Gauthier tanzte in Stuttgart in mehreren klassischen Rollen, darunter den Mercutio in John Crankos Choreographie Romeo und Julia. In den Cranko-Stücken Jeu de Cartes und The Lady and the Fool tanzte er den Joker beziehungsweise den Bootface. Ferner tanzte er den Alain in Frederick Ashtons La fille mal gardée sowie Rollen in Stücken von George Balanchine und Kenneth MacMillan.

Besonders ausgeprägt war jedoch seine Neigung zum zeitgenössischen Tanz. In den zehn Jahren von 1996 bis 2006 tanzte Gauthier in fast allen Premieren der Stuttgarter Compagnie. Er tanzte Stücke von Hans van Manen, John Neumeier, Jiří Kylián, Nacho Duato, Paul Lightfoot, Uwe Scholz und James Kudelka und arbeitete mit einigen von ihnen persönlich zusammen. Einen Namen machte er sich als Interpret von William Forsythe.

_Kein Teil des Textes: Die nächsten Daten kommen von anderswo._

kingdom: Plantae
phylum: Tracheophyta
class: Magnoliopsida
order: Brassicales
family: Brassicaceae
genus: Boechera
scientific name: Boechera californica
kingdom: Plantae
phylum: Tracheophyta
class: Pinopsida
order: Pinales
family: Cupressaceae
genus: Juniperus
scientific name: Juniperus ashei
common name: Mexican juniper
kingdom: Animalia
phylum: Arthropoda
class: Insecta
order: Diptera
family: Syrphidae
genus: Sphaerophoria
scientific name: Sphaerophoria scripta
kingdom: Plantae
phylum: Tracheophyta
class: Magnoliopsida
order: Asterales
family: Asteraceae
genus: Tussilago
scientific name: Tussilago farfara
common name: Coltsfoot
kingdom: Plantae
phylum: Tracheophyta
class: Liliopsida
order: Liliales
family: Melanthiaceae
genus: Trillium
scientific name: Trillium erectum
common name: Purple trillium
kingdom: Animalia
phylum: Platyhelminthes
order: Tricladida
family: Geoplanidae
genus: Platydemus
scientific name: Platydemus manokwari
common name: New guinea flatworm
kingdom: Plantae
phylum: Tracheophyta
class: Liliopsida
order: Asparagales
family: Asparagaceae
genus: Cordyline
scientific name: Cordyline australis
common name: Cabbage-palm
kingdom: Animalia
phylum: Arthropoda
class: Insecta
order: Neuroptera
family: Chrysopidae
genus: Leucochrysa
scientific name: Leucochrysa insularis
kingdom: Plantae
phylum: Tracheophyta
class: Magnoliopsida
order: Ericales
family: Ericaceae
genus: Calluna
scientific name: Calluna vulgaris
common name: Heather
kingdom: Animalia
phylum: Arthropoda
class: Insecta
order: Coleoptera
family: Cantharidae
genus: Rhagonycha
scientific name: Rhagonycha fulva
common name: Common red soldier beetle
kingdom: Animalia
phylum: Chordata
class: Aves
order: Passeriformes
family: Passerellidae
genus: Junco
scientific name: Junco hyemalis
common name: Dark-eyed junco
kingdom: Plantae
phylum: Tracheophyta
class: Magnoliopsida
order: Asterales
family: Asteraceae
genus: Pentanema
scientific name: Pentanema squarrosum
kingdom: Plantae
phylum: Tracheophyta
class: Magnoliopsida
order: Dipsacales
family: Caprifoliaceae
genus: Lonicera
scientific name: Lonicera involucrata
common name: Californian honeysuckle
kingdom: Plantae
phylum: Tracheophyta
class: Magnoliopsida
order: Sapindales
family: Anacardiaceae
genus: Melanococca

Er arbeitete mit ihm in Stuttgart und Frankfurt zusammen und interpretierte fünf seiner Stücke als Tänzer.

Etliche Choreographen entwickelten Rollen für ihn, darunter Christian Spuck, Haus-Choreograph des Stuttgarter Balletts. Spuck schuf die Rollen des Schigolch in Lulu und die Rolle des Malers in …la peau blanche… für ihn. Gauthier tanzte in elf Weltpremieren von Spuck. Ferner schufen Mauro Bigonzetti, Itzik Galili, Kevin O’Day, Marguerite Donlon, Daniela Kurz, Dominique Dumais, Nicolo Fonte, Matjash Mrozewski, Douglas Lee, Marc Spradling, James Sutherland, Pascal Touzeau und Trey McIntyre Rollen für Eric Gauthier.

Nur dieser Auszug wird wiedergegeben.